O barril Brent, referência mundial, chegou a saltar 4,03%, a US$ 95,97, por volta da 1h15 (horário de Brasília) após iniciar a sessão na casa de US$ 93. Depois disso, o preço chegou a cair para US$ 94, voltou à casa dos US$ 95 e era negociado a US$ 94,78, alta de 2,74%, por volta das 9h.
O petróleo WTI (West Texas Intermediate), usado nos EUA, também está em alta de 3,03%, sendo vendido a US$ 91,33.
A alta do petróleo foi consequência da retomada dos ataques entre os dois países nesta quinta-feira. Os norte-americanos fizeram ataques ao Irã, tendo como alvo um local militar que, segundo autoridades, representava uma ameaça às forças americanas e ao tráfego marítimo comercial no estreito de Hormuz, disse uma autoridade americana à agência Reuters.
O funcionário, que falou sob condição de anonimato, afirmou que os militares americanos também interceptaram e abateram múltiplos drones iranianos que representavam ameaça semelhante.

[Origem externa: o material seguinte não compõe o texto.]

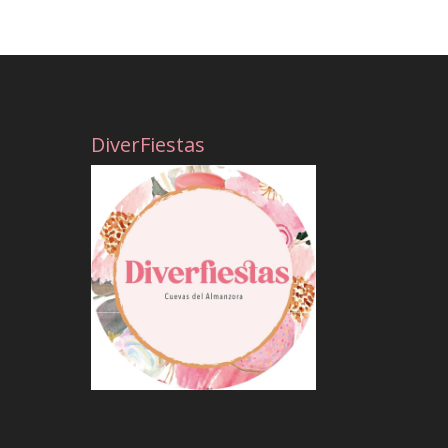
DiverFiestas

Horas depois, a Guarda Revolucionária do Irã afirmou ter atacado uma base aérea dos EUA, que teria sido de onde partiu a ofensiva contra seu território. O Kuwait afirmou durante a madrugada ter respondido a ataques com mísseis e drones e posteriormente condenou as ações iranianas, classificando-as de uma “perigosa escalada”.
A agência de notícias Tasnim, ligada à Guarda Revolucionária do Irã, relatou ataque próximo à cidade de Bandar Abbas.e disse que ele ocorreu após a Guarda tentar parar um “navio-tanque americano tentando transitar pelo estreito de Hormuz”.
Ao mesmo tempo, houve relatos de novos ataques do Israel a Líbano em um agravamento das tensões no Oriente Médio. Uma das condições exigidas pelo Irã para o fim do confronto é o término dos bombardeios ao território libanês, aliado do país.
O líder supremo iraniano, Mojtaba Khamenei, disse em comunicado que EUA e Israel tentam desestabilizar o país persa. “O plano cego do inimigo, após a guerra imposta, a pressão econômica e o cerco político e propagandístico, é criar divisões e desintegração para compensar as derrotas militares e colocar a nação de joelhos”, disse ele.
O presidente dos EUA, Donald Trump, negou a informação de um suposto memorando divulgado por uma emissora iraniana de televisão com o acordo de paz, no qual os norte-americanos aceitariam que o Irã tivesse o controle do estreito de Hormuz por um mês. O republicano também negou que teria sido aceito uma proposta de Irã e Omã administrarem de forma conjunta a via marítima.
“Até agora, eles não chegaram a um acordo, não estamos satisfeitos com isso, mas ficaremos”, disse Trump. “Eles estão negociando com base em argumentos fracos, mas veremos o que acontece. Talvez tenhamos que voltar atrás e finalizar o acordo, talvez não”, completou.
As negociações entre os dois países seguem estagnadas com a discussão sobre o controle do estreito de Hormuz, por onde passava antes da guerra 20% da produção mundial de petróleo e gás, e o programa nuclear iraniano.